There are other, lesser, but still important heroes in this story, such as the Labour MP Andy Burnham, another tireless campaigner and the Minister who lifted the 30-year rule on the documents that revealed the truth, and Lord Falconer, who gave the families legal advice. Then there is Kenny Dalglish, manager of Liverpool football club at the time. Dalglish never wavered in his support of the families. King Kenny will forever be sporting royalty to Liverpudlians.

In the roll call of heroes, every unknown citizen of Liverpool who kept the faith also deserves to be saluted. Glasgow has been twinned with a lot of places over the years, but its spiritual other half is surely Liverpool, and not just because both cities have suffered footballing disasters. Any Glaswegian who has lived there knows that stepping off the train at Lime Street is like coming home after leaving home. There is the same warmth and humour, the same generosity of spirit among the people.
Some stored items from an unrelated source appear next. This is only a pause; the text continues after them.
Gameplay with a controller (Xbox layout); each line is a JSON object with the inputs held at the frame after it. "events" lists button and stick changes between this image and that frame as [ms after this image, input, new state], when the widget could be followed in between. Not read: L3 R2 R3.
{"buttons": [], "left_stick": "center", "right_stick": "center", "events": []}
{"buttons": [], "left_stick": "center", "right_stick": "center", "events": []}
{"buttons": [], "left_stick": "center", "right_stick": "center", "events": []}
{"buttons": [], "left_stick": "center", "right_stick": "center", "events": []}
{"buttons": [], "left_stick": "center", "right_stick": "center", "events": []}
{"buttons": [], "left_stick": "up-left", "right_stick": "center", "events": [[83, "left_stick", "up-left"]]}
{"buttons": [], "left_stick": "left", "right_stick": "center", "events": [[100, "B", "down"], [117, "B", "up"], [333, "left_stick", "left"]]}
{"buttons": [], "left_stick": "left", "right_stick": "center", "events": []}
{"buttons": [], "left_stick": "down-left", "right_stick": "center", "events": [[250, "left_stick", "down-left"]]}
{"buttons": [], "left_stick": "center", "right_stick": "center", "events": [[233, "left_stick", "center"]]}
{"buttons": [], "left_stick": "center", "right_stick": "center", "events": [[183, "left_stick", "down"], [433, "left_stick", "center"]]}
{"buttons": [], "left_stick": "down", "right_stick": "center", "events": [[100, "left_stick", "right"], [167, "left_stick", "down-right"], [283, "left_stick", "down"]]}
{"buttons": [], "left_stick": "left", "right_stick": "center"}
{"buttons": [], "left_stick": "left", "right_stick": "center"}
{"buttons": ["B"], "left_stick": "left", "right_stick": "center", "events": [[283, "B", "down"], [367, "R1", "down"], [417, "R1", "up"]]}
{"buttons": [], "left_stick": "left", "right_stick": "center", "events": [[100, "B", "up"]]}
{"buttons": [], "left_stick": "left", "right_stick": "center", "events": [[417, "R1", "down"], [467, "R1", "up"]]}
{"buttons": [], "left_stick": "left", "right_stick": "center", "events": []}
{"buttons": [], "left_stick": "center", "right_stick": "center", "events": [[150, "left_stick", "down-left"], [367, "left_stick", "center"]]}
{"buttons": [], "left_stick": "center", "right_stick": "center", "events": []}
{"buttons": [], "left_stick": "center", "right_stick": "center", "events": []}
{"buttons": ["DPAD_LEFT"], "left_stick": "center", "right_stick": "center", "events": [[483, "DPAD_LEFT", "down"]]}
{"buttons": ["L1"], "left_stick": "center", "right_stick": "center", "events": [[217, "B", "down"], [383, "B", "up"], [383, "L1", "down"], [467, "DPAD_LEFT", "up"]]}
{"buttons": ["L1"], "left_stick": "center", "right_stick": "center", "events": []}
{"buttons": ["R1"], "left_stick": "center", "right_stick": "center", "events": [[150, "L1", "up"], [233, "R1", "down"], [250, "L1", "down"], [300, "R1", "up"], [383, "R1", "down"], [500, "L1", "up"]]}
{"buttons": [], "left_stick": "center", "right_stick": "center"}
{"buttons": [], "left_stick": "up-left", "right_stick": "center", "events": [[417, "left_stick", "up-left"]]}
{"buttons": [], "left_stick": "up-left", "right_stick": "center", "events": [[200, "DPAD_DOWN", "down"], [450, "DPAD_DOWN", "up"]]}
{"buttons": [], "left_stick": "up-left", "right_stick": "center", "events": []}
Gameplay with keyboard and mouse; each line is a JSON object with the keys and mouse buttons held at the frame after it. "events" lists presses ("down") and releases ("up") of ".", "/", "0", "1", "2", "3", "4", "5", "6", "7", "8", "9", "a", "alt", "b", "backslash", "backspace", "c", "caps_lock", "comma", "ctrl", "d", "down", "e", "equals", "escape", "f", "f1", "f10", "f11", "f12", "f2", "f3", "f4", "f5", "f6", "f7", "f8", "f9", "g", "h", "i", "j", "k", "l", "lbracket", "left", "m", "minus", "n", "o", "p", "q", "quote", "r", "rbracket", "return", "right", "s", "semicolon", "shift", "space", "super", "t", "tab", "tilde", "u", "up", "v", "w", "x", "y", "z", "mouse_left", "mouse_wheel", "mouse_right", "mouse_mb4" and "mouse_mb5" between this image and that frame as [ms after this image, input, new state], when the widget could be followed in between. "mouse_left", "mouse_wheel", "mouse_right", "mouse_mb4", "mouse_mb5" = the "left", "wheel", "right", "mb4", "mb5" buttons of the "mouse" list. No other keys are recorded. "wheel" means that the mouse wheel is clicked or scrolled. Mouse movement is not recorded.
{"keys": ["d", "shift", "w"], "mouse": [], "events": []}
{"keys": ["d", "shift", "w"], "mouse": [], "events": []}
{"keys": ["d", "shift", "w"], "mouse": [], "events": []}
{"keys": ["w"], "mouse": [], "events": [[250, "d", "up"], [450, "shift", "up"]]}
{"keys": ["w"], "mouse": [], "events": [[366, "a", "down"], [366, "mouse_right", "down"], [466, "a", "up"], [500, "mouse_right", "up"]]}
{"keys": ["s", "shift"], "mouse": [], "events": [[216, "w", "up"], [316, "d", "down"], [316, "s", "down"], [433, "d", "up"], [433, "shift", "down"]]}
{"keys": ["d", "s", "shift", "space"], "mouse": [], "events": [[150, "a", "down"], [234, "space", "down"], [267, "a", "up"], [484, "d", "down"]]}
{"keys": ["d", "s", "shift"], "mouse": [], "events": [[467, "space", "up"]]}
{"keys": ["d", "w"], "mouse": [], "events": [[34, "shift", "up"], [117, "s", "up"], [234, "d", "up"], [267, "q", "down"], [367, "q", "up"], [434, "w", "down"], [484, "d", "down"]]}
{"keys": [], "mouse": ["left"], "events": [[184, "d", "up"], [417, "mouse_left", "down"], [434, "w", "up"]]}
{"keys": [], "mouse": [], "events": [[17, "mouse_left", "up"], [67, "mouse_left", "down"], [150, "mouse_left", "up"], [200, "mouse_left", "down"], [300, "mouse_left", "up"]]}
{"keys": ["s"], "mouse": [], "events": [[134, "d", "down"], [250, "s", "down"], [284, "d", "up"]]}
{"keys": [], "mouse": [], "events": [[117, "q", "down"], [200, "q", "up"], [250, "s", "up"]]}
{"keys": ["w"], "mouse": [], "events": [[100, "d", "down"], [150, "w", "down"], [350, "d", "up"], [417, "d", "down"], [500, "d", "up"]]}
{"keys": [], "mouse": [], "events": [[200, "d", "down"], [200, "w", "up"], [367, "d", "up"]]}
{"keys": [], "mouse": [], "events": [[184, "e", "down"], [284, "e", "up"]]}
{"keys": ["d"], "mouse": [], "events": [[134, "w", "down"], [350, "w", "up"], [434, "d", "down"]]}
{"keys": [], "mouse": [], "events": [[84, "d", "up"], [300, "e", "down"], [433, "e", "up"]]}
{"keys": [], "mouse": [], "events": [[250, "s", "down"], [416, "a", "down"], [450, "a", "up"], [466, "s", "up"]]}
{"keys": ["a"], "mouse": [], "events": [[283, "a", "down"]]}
And yes, the same appalling, post-industrial decay, and the sense of a city that has had seven bells knocked of it but keeps getting up off the canvas because what else is there to do? Let the beggars win?

That is not Liverpool's way, it is not Glasgow's way, and it is not the Hillsborough families' way. One can only marvel at the superhuman effort required on their part to right the wrongs of the past. Think of the sheer forces of the establishment – the police, the courts, the politicians – standing like sentries before the truth. Think how savagely that establishment fought to put the blame elsewhere, including, and the thought makes the stomach heave, police officers testing dead children for alcohol.

To read the panel's report (available online) is to wonder, over and over, how such injustice could have been allowed to stand for so long. Where to begin. Class played a factor, but not one that should be overestimated. From the Marchioness disaster to the Ladbroke Grove rail crash, families, whatever their background, need the courage of Daniel, the energy of Hercules and the patience of Job to get answers. Whenever the worst occurs, the first instinct of the establishment is to engage in the age old practice of cover thy backsides. Hopefully, one of the lessons of this week, and from the precedent set by the lifting of the 30-year rule, is that from now on the expectation will be that the truth will out, so it is better for all concerned to get on with the business of revealing it and learning from it.

Jack Straw, Labour's former Home Secretary, was quick yesterday to blame Margaret Thatcher's Government for being too close to the police and creating a "culture of impunity" that made them feel they could get away with a cover-up. That is an argument for another day, and some might wonder if Mr Straw, who had many an opportunity to dig deeper into Hillsborough when he was in power, is the one to lead it.

For now, the families, having had answers, want justice in the form of new inquests and criminal investigations. Those cannot come too soon. The Prime Minister who acted so speedily to set up the Leveson Inquiry must not let the momentum on Hillsborough slip away. All the apologies on earth will mean nothing if no-one is brought to account. Liverpool is watching. And she does not walk alone.